Béatrice Uria-Monzon'un ölümü, Carmen'in modernite tarafından yetim bırakılması

Béatrice Uria-Monzon'u, yüzlerce kez söylemiş olmasına rağmen, Carmen'ine indirgemek haksızlık olur. Çünkü sadece birkaç yıl içinde Mozart'ın bir mezzo- ro'su olan Cherubino'dan, Puccini'nin aynı adlı operasındaki dramatik bir soprano sesine ihtiyaç duyan şarkıcı karakter Tosca'ya geçmek çok daha etkileyici. Gerçek şu ki, Bizet'nin çingenesi, istatistiklere inanacak olursak, opera tarihinin en popüler kahramanı olmaya devam ediyor ve Agen yerlisi onu sadece canlandırmadı. Onu folklordan ve şehvetli kurt klişesinden çıkararak, aşk kartlarını yeniden dağıtmak, erkekler ve kadınlar arasındaki ilişkilere daha fazla zekâ ve bilgelik yüklemek isteyen ve bunun için ölen özgür bir kadın haline getirerek yeniden icat etti. Bunların hepsi onun başarısıydı ve biraz rahatsız ediciydi; 1998'de Théâtre Antique d'Orange'da yorumunu hâlâ lekeleyen yapmacık diksiyonunu, her zaman istikrarlı olmayan tonlamasını ve ölçüyle ilgili özgürlüklerini mazur görmeden, yakıcı esmer tınısının ihtişamını. Eksik olan düşük notaları kazanırken sonunda bu kusurları giderecekti.
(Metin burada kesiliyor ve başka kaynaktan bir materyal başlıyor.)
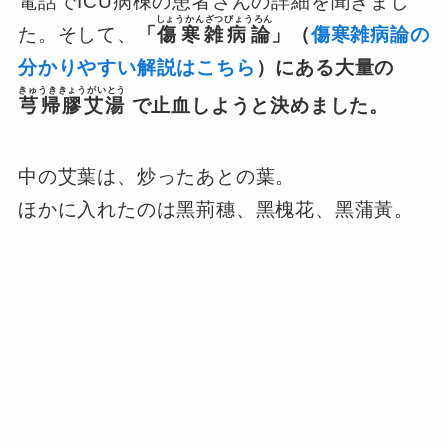
電話でICU病棟の患者さんの詳細を聞きまし
しょうかんざつびょうろん
た。そして、
「
傷寒雑病論
」（
傷寒雑病論の
分かりやすい解説はこちら
）にある大量の
きゅうききょうがいとう
芎帰膠艾湯
で止血しようと決めました。
中の艾葉は、炒ったあとの葉。
ほかに入れたのは黑荊穗、黑槐花、黑蒲黃。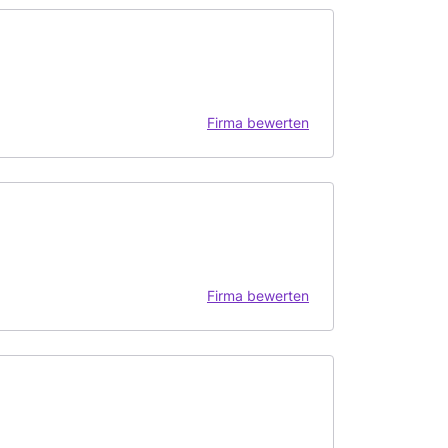
Firma bewerten
Firma bewerten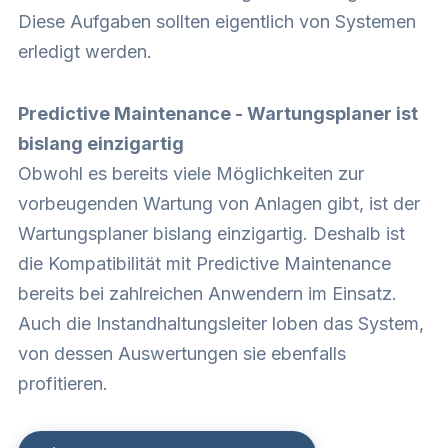
Diese Aufgaben sollten eigentlich von Systemen
erledigt werden.
Predictive Maintenance - Wartungsplaner ist
bislang einzigartig
Obwohl es bereits viele Möglichkeiten zur
vorbeugenden Wartung von Anlagen gibt, ist der
Wartungsplaner bislang einzigartig. Deshalb ist
die Kompatibilität mit Predictive Maintenance
bereits bei zahlreichen Anwendern im Einsatz.
Auch die Instandhaltungsleiter loben das System,
von dessen Auswertungen sie ebenfalls
profitieren.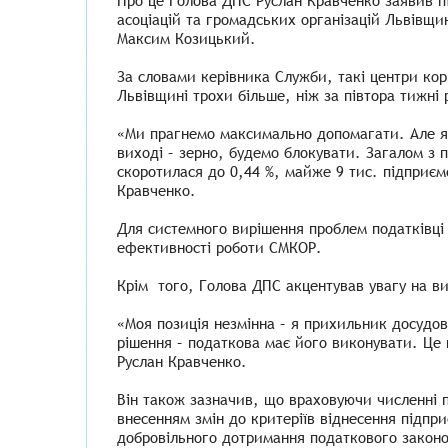
Про це Голова ДПС Руслан Кравченко заявив під
асоціацій та громадських організацій Львівщи
Максим Козицький.
За словами керівника Служби, такі центри ко
Львівщині трохи більше, ніж за півтора тижні
«Ми прагнемо максимально допомагати. Але як
виході – зерно, будемо блокувати. Загалом з 
скоротилася до 0,44 %, майже 9 тис. підприєм
Кравченко.
Для системного вирішення проблем податківці
ефективності роботи СМКОР.
Крім того, Голова ДПС акцентував увагу на ви
«Моя позиція незмінна – я прихильник досудо
рішення – податкова має його виконувати. Це
Руслан Кравченко.
Він також зазначив, що враховуючи численні п
внесенням змін до критеріїв віднесення підпр
добровільного дотримання податкового закон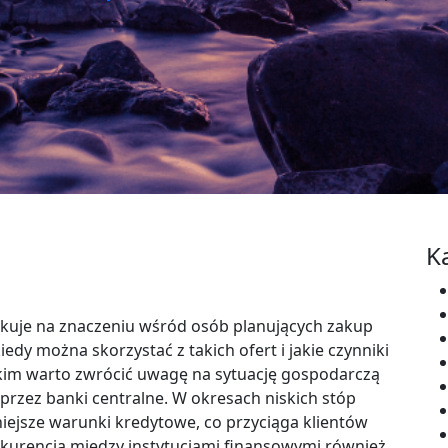
K
yskuje na znaczeniu wśród osób planujących zakup
edy można skorzystać z takich ofert i jakie czynniki
kim warto zwrócić uwagę na sytuację gospodarczą
rzez banki centralne. W okresach niskich stóp
iejsze warunki kredytowe, co przyciąga klientów
nkurencja między instytucjami finansowymi również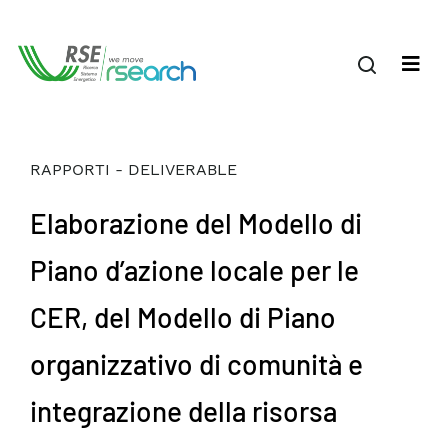
RAPPORTI - DELIVERABLE
Elaborazione del Modello di
Piano d’azione locale per le
CER, del Modello di Piano
organizzativo di comunità e
integrazione della risorsa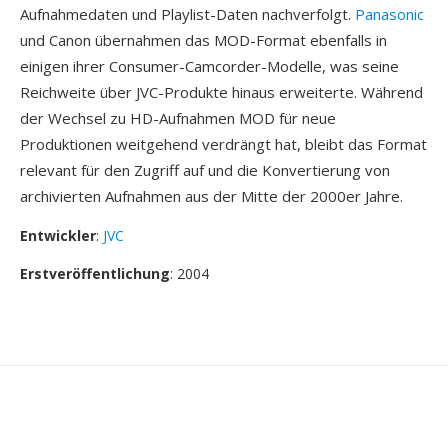
Aufnahmedaten und Playlist-Daten nachverfolgt.
Panasonic
und Canon übernahmen das MOD-Format ebenfalls in
einigen ihrer Consumer-Camcorder-Modelle, was seine
Reichweite über JVC-Produkte hinaus erweiterte. Während
der Wechsel zu HD-Aufnahmen MOD für neue
Produktionen weitgehend verdrängt hat, bleibt das Format
relevant für den Zugriff auf und die Konvertierung von
archivierten Aufnahmen aus der Mitte der 2000er Jahre.
Entwickler
:
JVC
Erstveröffentlichung
: 2004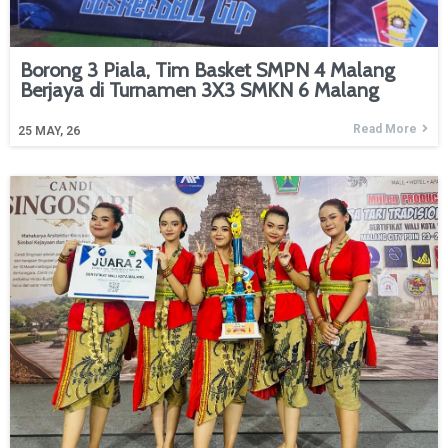
Borong 3 Piala, Tim Basket SMPN 4 Malang
Berjaya di Turnamen 3X3 SMKN 6 Malang
Read More
25
MAY, 26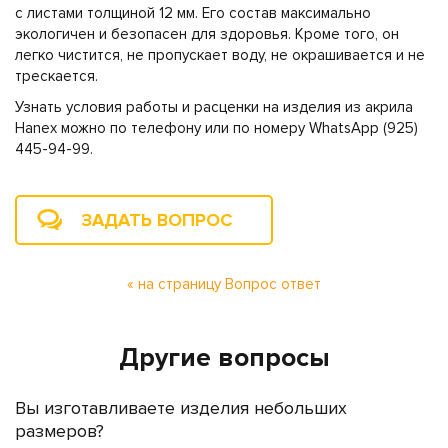
с листами толщиной 12 мм. Его состав максимально
экологичен и безопасен для здоровья. Кроме того, он
легко чистится, не пропускает воду, не окрашивается и не
трескается.
Узнать условия работы и расценки на изделия из акрила
Hanex можно по телефону или по номеру WhatsApp (925)
445-94-99.
ЗАДАТЬ ВОПРОС
« на страницу Вопрос ответ
Другие вопросы
Вы изготавливаете изделия небольших
размеров?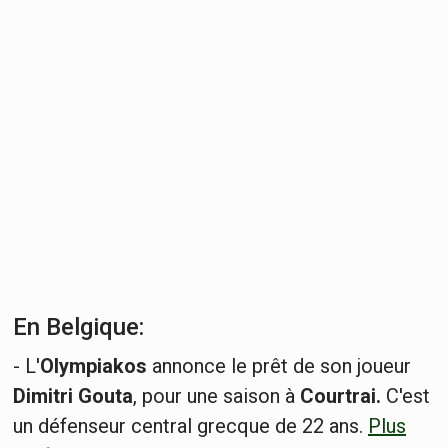
En Belgique:
- L'
Olympiakos
annonce le prêt de son joueur
Dimitri Gouta
, pour une saison à
Courtrai.
C'est
un défenseur central grecque de 22 ans.
Plus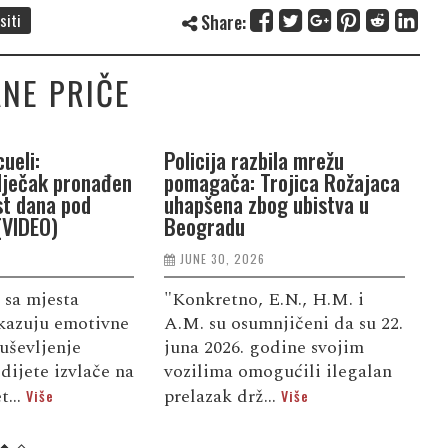
siti
Share:
NE PRIČE
ueli:
Policija razbila mrežu
P
dječak pronađen
pomagača: Trojica Rožajaca
G
st dana pod
uhapšena zbog ubistva u
n
(VIDEO)
Beogradu
j
JUNE 30, 2026
 sa mjesta
"Konkretno, E.N., H.M. i
S
kazuju emotivne
A.M. su osumnjičeni da su 22.
d
uševljenje
juna 2026. godine svojim
u
dijete izvlače na
vozilima omogućili ilegalan
f
t...
prelazak drž...
d
Više
Više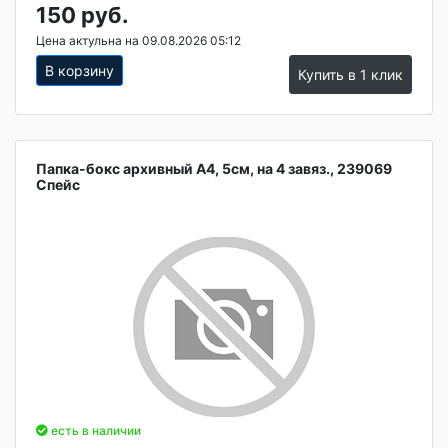
150 руб.
Цена актульна на 09.08.2026 05:12
В корзину
Купить в 1 клик
Папка-бокс архивный А4, 5см, на 4 завяз., 239069
Спейс
есть в наличии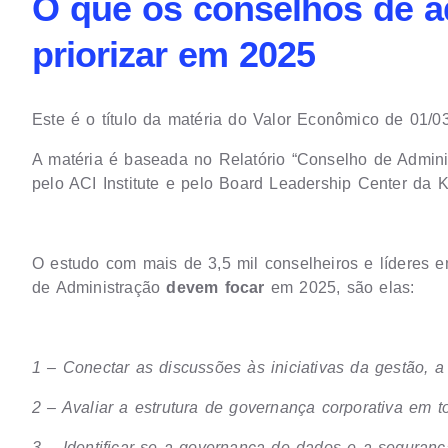
O que os conselhos de 
priorizar em 2025
Este é o título da matéria do Valor Econômico de 01/03
A matéria é baseada no Relatório “Conselho de Admini
pelo ACI Institute e pelo Board Leadership Center da
O estudo com mais de 3,5 mil conselheiros e líderes 
de Administração
devem focar
em 2025, são elas:
1 – Conectar as discussões às iniciativas da gestão, 
2 – Avaliar a estrutura de governança corporativa em 
3 – Identificar se a governança de dados e a seguran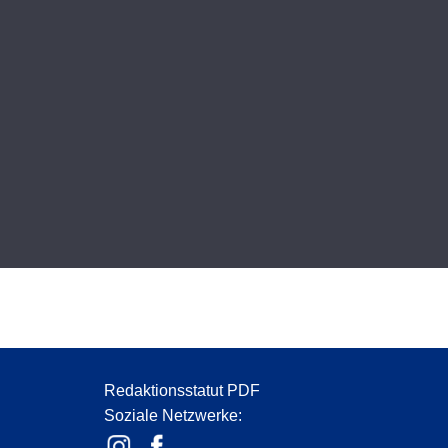
Redaktionsstatut PDF
Soziale Netzwerke: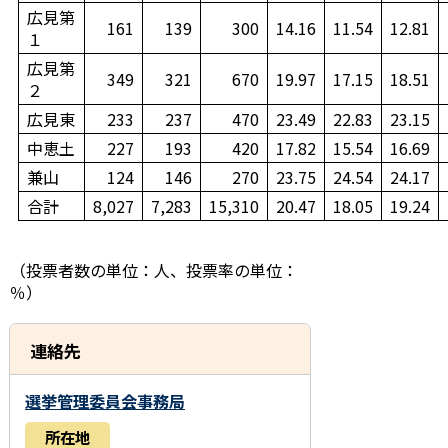
広見第
161
139
300
14.16
11.54
12.81
１
広見第
349
321
670
19.97
17.15
18.51
２
広見東
233
237
470
23.49
22.83
23.15
中恵土
227
193
420
17.82
15.54
16.69
兼山
124
146
270
23.75
24.54
24.17
合計
8,027
7,283
15,310
20.47
18.05
19.24
（投票者数の単位：人、投票率の単位：
％）
連絡先
選挙管理委員会事務局
所在地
Dolayısıyla, Anglosaksonların dediği gibi, Carmen'i bir çalışma aşamasındaydı . Hayatı boyunca bunu "aradı".
Beatrice Uria-Monzon, Verdi'nin Don Carlo filmindeki Prenses Eboli'den N'deki Adalgisa'ya kadar düzinelerce başka rolde de şansını denedi.